En el poema, el sentido hierve y se multiplica. La palabra es una semilla hundida. Nadie sabe qué puede traer ni cuánto tiempo más llevará. Capas y capas de significado se apilan como hojaldre. El poema leva en una conciencia de la que no conoce nada, en un tiempo del que participa de espaldas. Como un holograma, sus lados son una proyección y la extensión depende, entre otras cosas, de quien lo lea. Se puede correr cruzado la hoja, tragar en un solo clic versos mutilados de un poema mayor, o se puede releer una y otra vez el mismo verso hasta que, por fin, la semilla hundida brota.

Si volvemos a la música de Padeletti, podemos pensar que el poema es la partitura y cada persona que lo lee, el instrumento. Así, una misma nota puede vibrar durante muy distintos tiempos en, por elegir dos, un triángulo y un violoncello.

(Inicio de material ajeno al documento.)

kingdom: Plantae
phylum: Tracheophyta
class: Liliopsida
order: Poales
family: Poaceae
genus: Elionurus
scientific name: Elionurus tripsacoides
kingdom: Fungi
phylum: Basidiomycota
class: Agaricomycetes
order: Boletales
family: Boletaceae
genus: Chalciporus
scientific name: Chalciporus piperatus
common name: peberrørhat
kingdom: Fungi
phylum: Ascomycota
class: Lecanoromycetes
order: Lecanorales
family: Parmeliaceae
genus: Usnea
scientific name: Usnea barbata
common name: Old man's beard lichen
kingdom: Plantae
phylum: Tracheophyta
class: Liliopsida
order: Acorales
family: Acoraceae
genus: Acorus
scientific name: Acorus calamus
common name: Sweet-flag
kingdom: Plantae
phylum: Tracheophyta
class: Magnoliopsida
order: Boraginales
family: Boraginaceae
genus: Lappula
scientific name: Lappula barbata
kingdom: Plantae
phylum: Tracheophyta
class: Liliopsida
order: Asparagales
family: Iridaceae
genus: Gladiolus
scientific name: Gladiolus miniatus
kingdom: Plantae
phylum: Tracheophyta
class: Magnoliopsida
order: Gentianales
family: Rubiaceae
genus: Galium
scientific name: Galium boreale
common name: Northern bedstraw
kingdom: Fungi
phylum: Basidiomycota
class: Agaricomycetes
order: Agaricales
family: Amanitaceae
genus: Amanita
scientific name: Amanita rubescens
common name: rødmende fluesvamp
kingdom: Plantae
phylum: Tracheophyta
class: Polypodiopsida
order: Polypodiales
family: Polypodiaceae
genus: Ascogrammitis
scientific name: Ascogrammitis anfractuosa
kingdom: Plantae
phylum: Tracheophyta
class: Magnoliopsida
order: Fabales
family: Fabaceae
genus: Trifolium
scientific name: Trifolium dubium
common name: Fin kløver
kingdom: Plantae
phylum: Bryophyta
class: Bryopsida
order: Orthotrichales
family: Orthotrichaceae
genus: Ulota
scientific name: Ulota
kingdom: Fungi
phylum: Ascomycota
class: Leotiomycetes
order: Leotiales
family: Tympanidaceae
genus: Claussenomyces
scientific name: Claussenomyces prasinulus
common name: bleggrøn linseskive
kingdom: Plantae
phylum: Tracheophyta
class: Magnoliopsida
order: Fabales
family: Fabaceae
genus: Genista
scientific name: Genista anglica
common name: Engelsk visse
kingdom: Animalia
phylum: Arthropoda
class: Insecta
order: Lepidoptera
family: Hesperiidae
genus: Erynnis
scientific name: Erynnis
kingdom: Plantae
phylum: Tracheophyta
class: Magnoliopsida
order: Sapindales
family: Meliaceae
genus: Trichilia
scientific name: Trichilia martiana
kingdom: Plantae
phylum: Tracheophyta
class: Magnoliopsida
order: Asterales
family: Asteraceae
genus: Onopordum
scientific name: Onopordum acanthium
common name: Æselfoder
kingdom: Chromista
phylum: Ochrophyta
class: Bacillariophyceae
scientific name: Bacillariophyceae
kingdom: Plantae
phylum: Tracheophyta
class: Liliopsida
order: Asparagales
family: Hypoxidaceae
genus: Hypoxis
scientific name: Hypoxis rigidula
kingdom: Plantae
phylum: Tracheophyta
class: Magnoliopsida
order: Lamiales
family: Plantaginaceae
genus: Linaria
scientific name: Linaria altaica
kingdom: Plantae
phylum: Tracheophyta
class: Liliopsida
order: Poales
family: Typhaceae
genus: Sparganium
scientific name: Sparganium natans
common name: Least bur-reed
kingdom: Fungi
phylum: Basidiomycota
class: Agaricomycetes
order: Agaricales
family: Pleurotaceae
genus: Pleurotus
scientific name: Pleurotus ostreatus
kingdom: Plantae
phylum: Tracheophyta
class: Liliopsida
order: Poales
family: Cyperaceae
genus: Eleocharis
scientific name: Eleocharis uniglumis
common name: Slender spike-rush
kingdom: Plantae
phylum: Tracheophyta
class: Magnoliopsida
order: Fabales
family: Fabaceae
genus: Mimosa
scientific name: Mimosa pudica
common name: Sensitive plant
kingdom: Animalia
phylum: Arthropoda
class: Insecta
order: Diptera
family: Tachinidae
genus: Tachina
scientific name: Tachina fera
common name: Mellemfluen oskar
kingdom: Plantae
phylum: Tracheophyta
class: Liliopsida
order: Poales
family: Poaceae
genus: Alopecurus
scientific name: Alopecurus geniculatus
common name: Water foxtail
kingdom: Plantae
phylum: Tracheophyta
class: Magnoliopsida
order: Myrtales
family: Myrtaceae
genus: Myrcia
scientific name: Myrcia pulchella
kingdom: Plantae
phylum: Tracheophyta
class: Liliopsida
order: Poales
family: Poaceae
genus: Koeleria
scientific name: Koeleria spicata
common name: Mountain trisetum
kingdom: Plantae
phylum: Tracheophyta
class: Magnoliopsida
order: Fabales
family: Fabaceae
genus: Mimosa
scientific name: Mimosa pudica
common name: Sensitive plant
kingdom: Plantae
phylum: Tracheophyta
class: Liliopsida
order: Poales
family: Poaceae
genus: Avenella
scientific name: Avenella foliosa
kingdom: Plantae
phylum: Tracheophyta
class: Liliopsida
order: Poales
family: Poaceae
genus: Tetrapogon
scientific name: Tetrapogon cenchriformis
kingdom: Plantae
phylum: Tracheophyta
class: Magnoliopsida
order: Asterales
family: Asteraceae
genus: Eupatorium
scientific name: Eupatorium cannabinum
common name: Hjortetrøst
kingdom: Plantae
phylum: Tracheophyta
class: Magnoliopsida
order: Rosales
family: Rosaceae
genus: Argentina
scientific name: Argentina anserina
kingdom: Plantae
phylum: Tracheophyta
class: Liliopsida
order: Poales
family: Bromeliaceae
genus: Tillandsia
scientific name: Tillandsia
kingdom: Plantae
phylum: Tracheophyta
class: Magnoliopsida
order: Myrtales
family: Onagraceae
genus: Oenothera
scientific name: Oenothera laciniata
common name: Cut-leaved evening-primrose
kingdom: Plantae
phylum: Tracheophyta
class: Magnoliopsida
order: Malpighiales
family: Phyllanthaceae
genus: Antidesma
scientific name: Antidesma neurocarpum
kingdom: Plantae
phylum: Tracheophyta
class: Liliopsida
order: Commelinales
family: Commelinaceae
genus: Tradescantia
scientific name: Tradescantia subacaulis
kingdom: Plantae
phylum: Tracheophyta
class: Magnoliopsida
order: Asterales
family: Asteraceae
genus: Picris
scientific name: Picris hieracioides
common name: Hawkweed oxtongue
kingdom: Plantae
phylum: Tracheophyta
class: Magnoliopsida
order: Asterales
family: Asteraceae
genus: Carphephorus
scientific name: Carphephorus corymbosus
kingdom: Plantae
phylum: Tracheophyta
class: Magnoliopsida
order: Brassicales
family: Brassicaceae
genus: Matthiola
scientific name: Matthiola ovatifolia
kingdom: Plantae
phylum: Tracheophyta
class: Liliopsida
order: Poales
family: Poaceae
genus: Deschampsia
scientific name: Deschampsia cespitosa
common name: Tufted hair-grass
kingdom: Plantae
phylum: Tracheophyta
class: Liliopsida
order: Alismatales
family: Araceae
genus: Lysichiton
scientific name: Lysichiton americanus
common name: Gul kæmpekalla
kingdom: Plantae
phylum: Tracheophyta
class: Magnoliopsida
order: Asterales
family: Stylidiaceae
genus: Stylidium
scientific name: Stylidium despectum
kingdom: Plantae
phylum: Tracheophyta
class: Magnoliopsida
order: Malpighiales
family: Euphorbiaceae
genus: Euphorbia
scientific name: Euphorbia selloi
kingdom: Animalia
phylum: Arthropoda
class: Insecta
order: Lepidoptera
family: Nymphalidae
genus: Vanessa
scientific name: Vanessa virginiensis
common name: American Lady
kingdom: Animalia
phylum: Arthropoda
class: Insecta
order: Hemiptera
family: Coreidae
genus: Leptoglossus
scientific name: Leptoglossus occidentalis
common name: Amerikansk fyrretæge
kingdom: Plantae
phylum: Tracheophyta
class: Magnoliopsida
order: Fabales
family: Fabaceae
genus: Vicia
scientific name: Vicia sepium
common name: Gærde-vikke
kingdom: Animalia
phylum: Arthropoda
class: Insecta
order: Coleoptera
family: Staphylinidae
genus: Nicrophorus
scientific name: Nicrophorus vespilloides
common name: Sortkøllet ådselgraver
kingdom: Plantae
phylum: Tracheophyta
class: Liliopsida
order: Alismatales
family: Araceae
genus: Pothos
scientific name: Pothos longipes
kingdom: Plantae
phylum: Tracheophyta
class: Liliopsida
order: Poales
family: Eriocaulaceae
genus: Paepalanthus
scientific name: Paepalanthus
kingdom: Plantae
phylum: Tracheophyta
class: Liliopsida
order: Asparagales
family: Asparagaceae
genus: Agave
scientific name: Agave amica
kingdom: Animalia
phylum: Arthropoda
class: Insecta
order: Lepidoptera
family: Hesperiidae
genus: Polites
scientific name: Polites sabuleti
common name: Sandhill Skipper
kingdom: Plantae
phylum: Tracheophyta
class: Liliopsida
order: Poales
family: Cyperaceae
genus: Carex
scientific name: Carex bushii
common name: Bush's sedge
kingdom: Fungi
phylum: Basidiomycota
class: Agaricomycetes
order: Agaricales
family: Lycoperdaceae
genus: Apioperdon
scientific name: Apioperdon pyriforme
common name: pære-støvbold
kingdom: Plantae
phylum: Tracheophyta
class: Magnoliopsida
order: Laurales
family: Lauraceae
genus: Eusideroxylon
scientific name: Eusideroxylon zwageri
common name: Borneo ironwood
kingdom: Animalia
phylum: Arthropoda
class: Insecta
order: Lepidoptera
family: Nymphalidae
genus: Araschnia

La pregunta por la duración de la nota no puede desligarse de la pregunta por el instrumento con el que se la ejecuta.

Walter Benjamin escribe: «No todos los libros se leen de la misma manera. Las novelas, por ejemplo, están para ser devoradas». De la navegación de la poesía se desembarca con la seguridad de que ningún poema admite devoramientos sin cobrarse alguna venganza, por más «breve» que sea. Más adelante, sobre el relato antiguo –aunque podría estar refiriéndose a la poesía–, Benjamin escribe: «Él no se agota, sino que almacena la fuerza reunida en su interior y puede volver a desplegarla después de largo tiempo».

Gustavo López, editor del sello VOX de Bahía Blanca, una vez respondió en una entrevista cierta cosa que no recuerda haber dicho. Que, en los poemas, las palabras pueden acumular múltiples sentidos en un solo verso y que leer poesía es un ejercicio importante porque educa en la desconfianza del sentido único.

«Cada palabra dice lo que dice y además más y otra cosa», escribe Alejandra Pizarnik. A su modo, López advertía que el poema de sentido único es un oxímoron. Y si el poema se ramifica hacia dentro del lector o la lectora en todos los sentidos que cobija, y si además cada ramificación inicia sus rebrotes en modo descontrolado, ¿dónde termina? El lenguaje es un virus, creía Burroughs. Si cada sentido reclama una lectura aparte, cada poema es muchos poemas, muchas duraciones aparentes.

En el Festival de Poesía en la Escuela, que se realiza anualmente en Argentina, cierta vez y después de las clases que dieron distintos poetas en los cursos del Liceo Nº 1 de Buenos Aires, las alumnas y los alumnos tomaron los micrófonos en el patio común. Algunos recitaban poemas favoritos, otros se atrevían a leer los propios, los que acababan de escribir a partir de consignas. Hubo un chico que pidió el micrófono y dijo que iba a bailar su poema.

Nadie lo detuvo. Ni bien se consiguió un gran cuadrado de baldosas libres, el chico comenzó a moverse. Parecía una gota de miel cayendo dentro de un pozo. Parecía una pelotita de ping pong detenida en su pico máximo de altura. Parecía un animal anterior a los animales. El virus lo había tomado por entero.

Bailó durante tres minutos con treinta y dos segundos. Su poema era un poema estilizado, flotante. No sé cuánto duró. En mi memoria todavía está bailando.